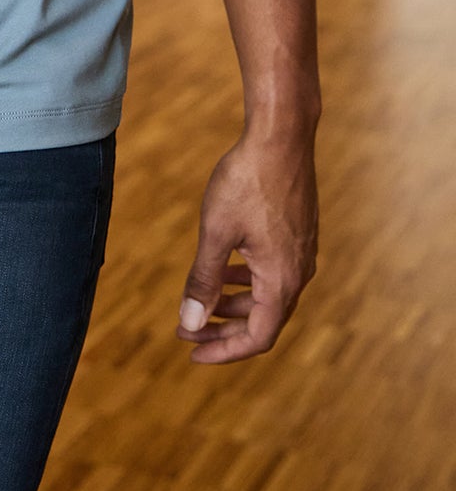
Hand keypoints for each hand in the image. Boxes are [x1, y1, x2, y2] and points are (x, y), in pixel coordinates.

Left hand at [178, 126, 317, 363]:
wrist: (281, 138)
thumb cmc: (247, 182)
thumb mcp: (216, 233)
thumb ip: (204, 280)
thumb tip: (190, 322)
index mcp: (282, 280)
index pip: (258, 337)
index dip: (224, 351)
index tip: (192, 352)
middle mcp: (298, 273)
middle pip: (263, 320)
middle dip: (223, 329)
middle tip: (187, 330)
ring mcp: (301, 254)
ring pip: (268, 295)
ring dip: (234, 304)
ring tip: (202, 304)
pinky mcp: (297, 235)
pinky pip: (272, 273)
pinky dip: (246, 280)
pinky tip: (223, 268)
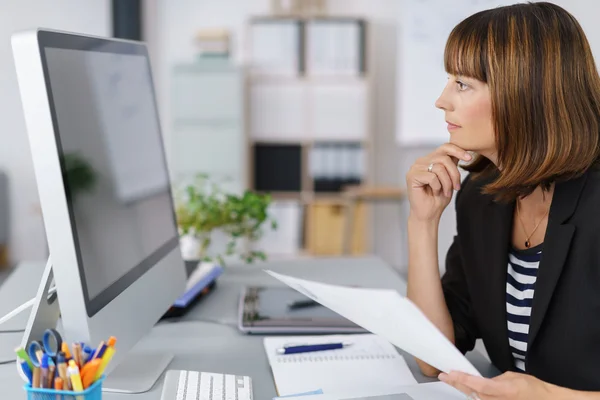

☆ ☆ ☆ ☆ ☆ ☆ ☆

Exercise brief: Check the data for lines with "thumb" and give only their number.

Answer space: 4